Blanco’s new track ‘Coke White, Starlight’ completes the trio and is the most interesting of the three (the label head honcho states “they don’t want to see a man in a dress succeed” in the opening dialogue). Mykki’s vocal delivery is the most restrained of this batch, but lacks none of the required visceral quality. The track also benefits from being more of an actual structured track than an example of form – the dubby first half makes way for a brief fists in the air synth pulse that sounds like a Depeche Mode record has been pitch-shifted down a key or two while simultaneously sped up. It feels like Blanco’s new album (slated for release at the end of this year) will be as emotional as it will be experimental.
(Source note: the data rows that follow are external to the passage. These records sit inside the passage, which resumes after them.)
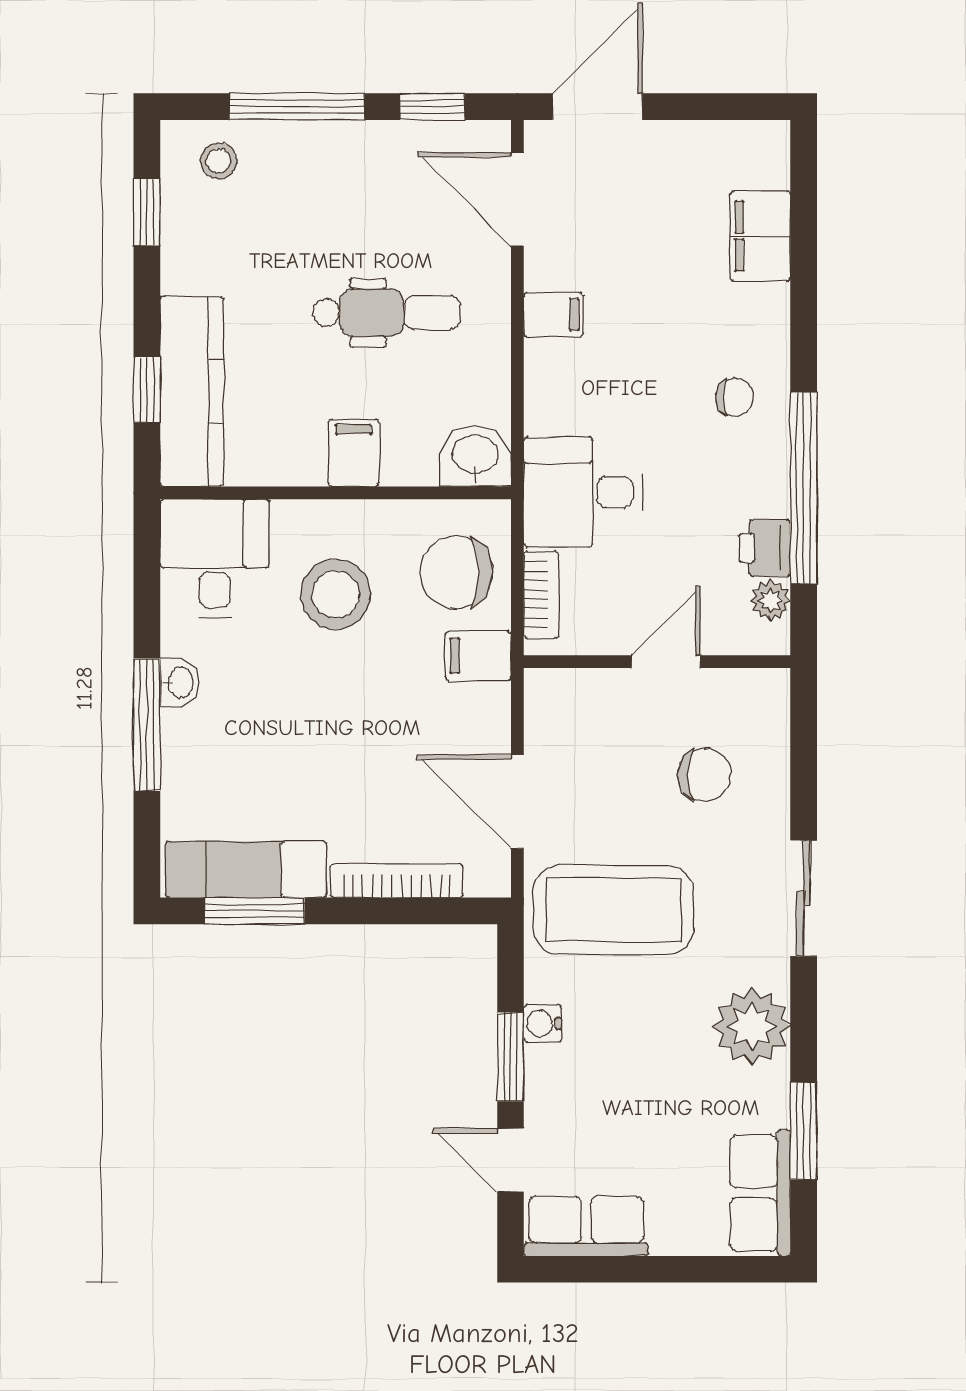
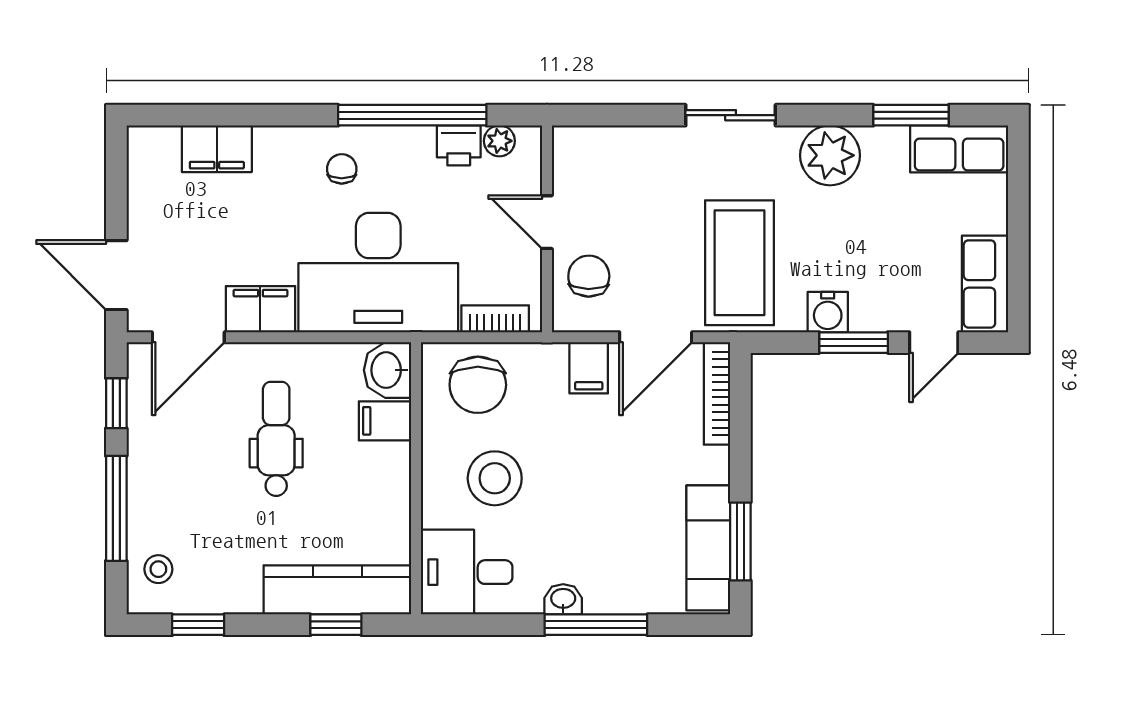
filing cabinet: (554, 315) -> (260, 309), width x2.00
filing cabinet: (354, 453) -> (385, 421), moved
desk: (583, 492) -> (378, 273), width x1.87, depth x1.30
filing cabinet: (478, 656) -> (589, 368), moved
chair: (704, 775) -> (589, 276), moved
bookcase: (397, 881) -> (717, 393), moved
water cooler: (543, 1023) -> (828, 312), width x1.38, depth x1.38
Psychoegyptian makes good on his earlier promise with the closing ‘Lullaby’, featuring Slum Savage. It has the most breathing space, and is made more accessible by following the standard trap rules of song structure. Savage spits “I don’t give a fuck” through a distorted microphone with an honesty that makes it sounds a lot less angsty than it looks written down.

Out of the three artists it’s only Yves Tumor, prominent throughout with the three part white noise and industrial demonstration ‘Histrionic’, who I struggled with. The compilation is loud and brash throughout, so I didn’t need much more to keep me awake. The tracks help cement this collection as essentially three EPs shuffled between each other, but unlike Pyschoegyptian and Violence, who have an element of progression through their inclusion, these three tracks in isolation don’t contain enough subtlety or warmth to give you anything to really dig your teeth into.

Violence makes his mark most clearly. The twisted religious symbolism in the rousing ‘Saturn’ (“there is no original sin”) is dramatic, while ‘Stillborn Song’ has the producer adding some hair metal guitar strokes and baby cries to the mix. It finds the track straddling unnecessary pomp and playful genre-moulding with some unease, but while it doesn’t totally work it’s certainly one of the truer experimental snapshots on the compilation.

C-ORE is a difficult and exciting listen. Like any anthology it isn’t a total winner, but it’s proof that ears should be kept close to Dogfood and the brains behind it.